I am a Christian. For most of my life I have identified with the Evangelical camp in the broader Christian world. At least, if I had to give a definition that most people would understand, I would tell them I was an Evangelical Christian. I’ve never been one that likes labels, but after considering many things that are currently connected with being an Evangelical, I began to realize that I am not very good at it. I am a hopelessly lousy Evangelical.
However, I suspect I am not alone. In fact, I think there are many of us out there. You may be one, too.

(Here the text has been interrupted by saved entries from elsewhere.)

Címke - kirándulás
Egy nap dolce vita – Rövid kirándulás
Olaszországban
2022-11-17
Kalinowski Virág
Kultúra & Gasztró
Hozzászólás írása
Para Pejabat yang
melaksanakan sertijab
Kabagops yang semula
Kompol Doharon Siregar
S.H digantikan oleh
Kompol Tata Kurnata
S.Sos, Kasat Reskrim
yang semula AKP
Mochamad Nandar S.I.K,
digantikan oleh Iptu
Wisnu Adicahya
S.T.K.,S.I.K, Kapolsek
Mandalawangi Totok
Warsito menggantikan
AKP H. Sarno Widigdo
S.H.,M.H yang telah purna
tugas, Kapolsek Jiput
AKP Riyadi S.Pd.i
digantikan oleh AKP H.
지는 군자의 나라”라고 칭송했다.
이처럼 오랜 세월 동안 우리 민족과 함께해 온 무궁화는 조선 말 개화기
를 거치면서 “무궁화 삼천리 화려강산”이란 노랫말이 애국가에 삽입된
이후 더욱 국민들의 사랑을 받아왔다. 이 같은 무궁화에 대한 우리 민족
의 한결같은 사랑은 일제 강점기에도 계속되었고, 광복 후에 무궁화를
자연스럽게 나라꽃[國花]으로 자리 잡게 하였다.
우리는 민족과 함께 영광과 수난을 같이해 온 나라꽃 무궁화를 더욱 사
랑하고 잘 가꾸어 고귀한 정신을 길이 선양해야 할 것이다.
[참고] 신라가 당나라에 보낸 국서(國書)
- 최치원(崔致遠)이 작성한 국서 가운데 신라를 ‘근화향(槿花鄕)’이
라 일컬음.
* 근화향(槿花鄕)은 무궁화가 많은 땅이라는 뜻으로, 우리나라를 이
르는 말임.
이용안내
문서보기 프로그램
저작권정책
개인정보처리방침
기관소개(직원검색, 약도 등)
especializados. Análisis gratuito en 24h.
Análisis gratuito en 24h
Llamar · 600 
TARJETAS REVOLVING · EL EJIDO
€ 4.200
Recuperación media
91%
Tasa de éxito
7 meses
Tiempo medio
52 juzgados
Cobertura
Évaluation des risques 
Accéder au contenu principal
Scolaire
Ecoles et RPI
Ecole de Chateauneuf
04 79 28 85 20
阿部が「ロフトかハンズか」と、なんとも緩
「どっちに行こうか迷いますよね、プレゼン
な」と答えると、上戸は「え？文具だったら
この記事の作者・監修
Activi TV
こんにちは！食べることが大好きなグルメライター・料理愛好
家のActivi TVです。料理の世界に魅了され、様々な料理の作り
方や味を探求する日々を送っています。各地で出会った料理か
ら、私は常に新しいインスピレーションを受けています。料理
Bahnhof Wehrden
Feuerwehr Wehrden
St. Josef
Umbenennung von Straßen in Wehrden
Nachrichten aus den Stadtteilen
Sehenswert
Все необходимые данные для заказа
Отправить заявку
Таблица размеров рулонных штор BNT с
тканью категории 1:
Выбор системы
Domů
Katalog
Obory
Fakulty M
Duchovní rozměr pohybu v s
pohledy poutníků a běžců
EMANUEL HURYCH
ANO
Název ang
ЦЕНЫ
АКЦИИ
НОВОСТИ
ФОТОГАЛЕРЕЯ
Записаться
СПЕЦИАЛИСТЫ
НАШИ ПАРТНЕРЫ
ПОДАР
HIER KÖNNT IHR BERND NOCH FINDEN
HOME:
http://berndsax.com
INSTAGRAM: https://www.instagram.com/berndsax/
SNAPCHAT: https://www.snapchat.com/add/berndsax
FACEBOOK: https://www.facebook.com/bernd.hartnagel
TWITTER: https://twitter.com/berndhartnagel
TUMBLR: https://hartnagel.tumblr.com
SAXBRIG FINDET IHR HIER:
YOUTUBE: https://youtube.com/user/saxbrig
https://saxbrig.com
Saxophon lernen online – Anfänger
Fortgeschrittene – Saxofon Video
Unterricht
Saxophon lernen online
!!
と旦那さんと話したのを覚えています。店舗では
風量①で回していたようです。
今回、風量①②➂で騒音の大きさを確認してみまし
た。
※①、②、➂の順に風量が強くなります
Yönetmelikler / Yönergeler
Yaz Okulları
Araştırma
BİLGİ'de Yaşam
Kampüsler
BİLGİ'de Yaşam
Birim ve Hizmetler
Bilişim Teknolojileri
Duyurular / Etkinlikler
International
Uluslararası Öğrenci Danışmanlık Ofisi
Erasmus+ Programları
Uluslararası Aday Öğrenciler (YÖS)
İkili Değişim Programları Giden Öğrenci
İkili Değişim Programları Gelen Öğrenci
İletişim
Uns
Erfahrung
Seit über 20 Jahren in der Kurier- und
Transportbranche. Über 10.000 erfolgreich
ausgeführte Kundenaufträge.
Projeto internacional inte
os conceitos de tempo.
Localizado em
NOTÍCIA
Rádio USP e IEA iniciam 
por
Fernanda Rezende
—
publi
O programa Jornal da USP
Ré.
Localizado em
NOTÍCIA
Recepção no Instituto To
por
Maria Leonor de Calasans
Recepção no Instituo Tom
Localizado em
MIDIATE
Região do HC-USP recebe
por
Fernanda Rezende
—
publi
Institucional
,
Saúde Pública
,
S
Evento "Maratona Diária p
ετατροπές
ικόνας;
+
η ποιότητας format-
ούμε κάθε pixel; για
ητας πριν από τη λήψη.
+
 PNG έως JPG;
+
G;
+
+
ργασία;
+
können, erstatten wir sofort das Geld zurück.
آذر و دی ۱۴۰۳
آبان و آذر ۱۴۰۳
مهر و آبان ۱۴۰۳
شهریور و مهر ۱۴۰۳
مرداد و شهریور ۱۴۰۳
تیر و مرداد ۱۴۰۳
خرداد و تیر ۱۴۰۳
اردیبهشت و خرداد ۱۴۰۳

To help in determining this, I’ve compiled a very un-scientific list. If you can relate to any of these statements, you may be as hopelessly lousy at this as I am.
So, without further ado…
You may be a lousy Evangelical Christian if:
- Your view of God is so full of love, grace, mercy and perfect justice that it squeezes the Hell right out of the picture.
- You suspect that God is much more enraged with injustice and greed than with Adam and Steve.
- You have the audacity to vote for the candidate you think will do the best job and not for the candidate who leans most to the right.
- You would much rather hear a song by Lorde than a song about the Lord.
- You spend exactly 0% of your time worrying about the End Times.
- You don’t spend time worrying because you consider yourself a “Panmillennialist”: It’ll all pan out in the end.
- You don’t worry too much about whether or not the Bible is full of facts because you’re more interested in the fact that it’s full of Truth.
- You found nothing offensive or scandalous in the “Noah” movie.
- You thought the Rock Monsters in the movie were pretty cool, actually.
- You figure people who use the term “church shopping” are likely looking for a McChurch or a Church-Mart.
- You run the other way, screaming, when invited to see any movie with Kirk Cameron in it.
- You have read exactly 0% of the approximately 37 “Left Behind” books published.
- You were offended and scandalized by “The DaVinci Code”; not because of the content of the story but because the writing sucked.
- You have never been tempted to leave your church because of:
- A woman preaching/leading/using her gifts to help and inspire others
- An article written in your denominational magazine
- An opinion expressed different from your own
- Any doctrinal minutia that maybe might possibly in some circumstances be different from your own.
- The newfangled hymn books that were purchased.
- Guitars and/or drums and/or pipe organs and/or didgeridoos in worship.
- (Fill in any other reason here)
- You were never concerned that kids reading the Harry Potter books would all become witches or warlocks and fly on broomsticks or cast spells that made slugs come out of someone’s mouth.
- You actually really liked those Harry Potter books, to tell you the truth. And the movies, too.
- You wonder why we take ourselves so bloody seriously sometimes.
- You don’t need huge video screens, massive sound systems, professional praise bands, pyrotechnics, smoke machines, CGI, dramas, hip pastors with tattoos or light displays to feel closer to God.
- You sometimes feel that those couple of hours on a Sunday morning are much better spent elsewhere or with other people.
- You imagine that Jesus might be unwelcome in most Evangelical churches if he brought along his posse of secularists, prostitutes and ne’er-do-wells.
- You hear someone tell you to “Take Back the City for Christ” and wonder how He lost it in the first place if He’s, y’know, God and all.
- You fear that if Jesus was roaming around today, teaching and healing, his harshest words would be directed at us.
- You have felt far more inspired and encouraged after a simple coffee shared with a friend than after a dozen church-related activities.
- You wonder what all the fuss is about most of the time.
Did you find yourself anywhere on this list? If so, you may be struggling at this Evangelical Christian thing, too.
I want to follow Jesus. But after considering how badly I am doing at this, I think it’s time we had a new category for Christianity. Either that or it’s time to cast aside categories altogether and live and let live. Jesus was clear that it would be love that would be the defining characteristic of his followers. It sounds too simple but maybe we are guilty of making it too complicated. The first believers were called “followers of the Way”; Jesus has laid the path out and we’re to follow. It is we who’ve added the tons of baggage and trappings and rules and regulations and expectations and limitations to the deal. He put it so straightforward and unencumbered: “Follow me.”
I want to be able to do that free from labels, free from the shackles we put on others and on ourselves.
I just want to be known as someone who believes in, loves and follows Jesus. I might still be lousy at that but at least I’ll fumble along in joy instead of confusion.